(HUDSON, N.Y.) – Michael Chameides, chair of the Hudson Democratic Committee, offered this statement and analysis (originally posted to Facebook) of the curious situation wherein the Republican candidate for Common Council President will take office with only 40 percent of the vote:
Claudia DeStefano got less than half the votes, but she is the likely Common Council President. Let’s learn from our mistakes and create better, more strategic coalitions.
Victor Mendolia and Tom DePietro pulled votes from mostly the same people – splitting what could have been a majority of voters. Some people are blaming Victor and accusing him of being a spoiler. However, I think the spoiler debate misses the larger problem.
Tom intentionally entered the race as a third party candidate. When he submitted his petitions to be on the ballot, he knew he would be facing Victor on the Democratic line and Claudia on the Republican line. He knew that many voters vote for the Democratic candidate and therefore wouldn’t be voting for him. In order to win he would have to overcome two candidates plus party loyalty.
Things got easier for Tom’s campaign when Victor and the Hudson Democratic Committee publically supported Tom. There were press releases, social media posts, door and phone canvassing – all telling Democrat supporters to vote for Tom and *not* on the Democratic line.
Yet, the efforts weren’t enough. Many people still voted Democrat on Row A. If Victor hadn’t dropped out, Tom would have had even less votes. To say that Victor is the spoiler is missing the point. The race was pre-spoiled the moment it became a three-way race.
Instead of criticizing Victor for not being better at educating the public not to vote on the Democrat line, we should be focusing on the decisions that led to a three-way race. In retrospect, Tom should have petitioned for the Democratic line and challenged Victor to a Primary. As a non-Democrat without the Democratic Committee support, it would have been difficult.

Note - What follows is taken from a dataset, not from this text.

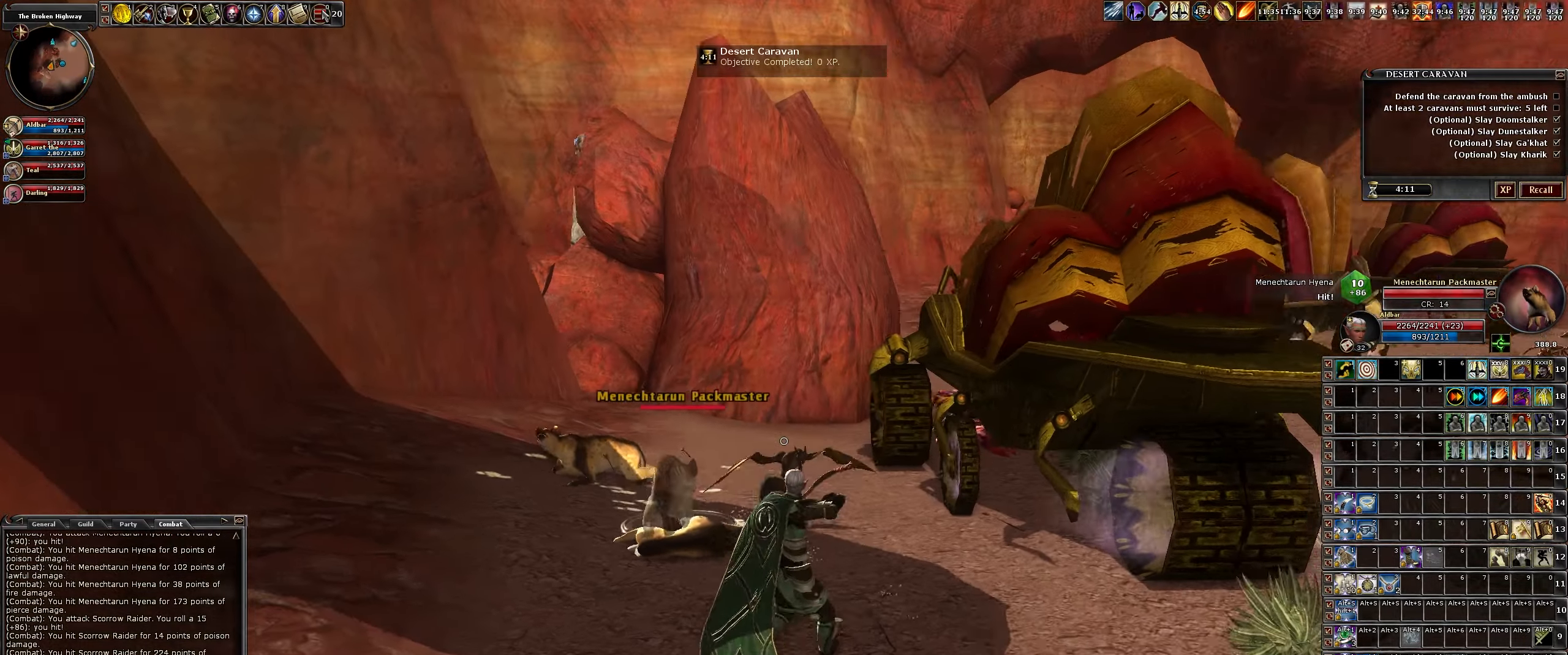
{"keys": ["s"], "mouse": ["left"], "events": [[116, "a", "down"], [200, "s", "up"], [333, "a", "up"], [383, "s", "down"]]}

But, I don’t think any more difficult than beating Victor and Claudia in a three-way race.
The Democratic Committee also made a mistake. We should have encouraged Tom to enter a primary. I regret that I didn’t steer the campaign in this direction. (Even if I had tried, Tom may have rejected my advice; he seemed to like the principle of running unaffiliated.) Either way, I made a mistake. And many of us made a mistake. There were advisors and strategists encouraging the three-way race, there were others who didn’t act fast enough to create a solution. We could roll back even farther and identify larger structural issues and missed opportunities. You combine these mistakes and you get to where we are now – we may have lost the Common Council President.
The lesson I take is that we need to be more thoughtful on how we craft the 2017 ballot. I need to be more active in building the party. And I need help identifying opportunities and pitfalls. Together we can build a strong coalition for even better results. This election cycle has generated so much excitement and passion. Please join me in moving forward.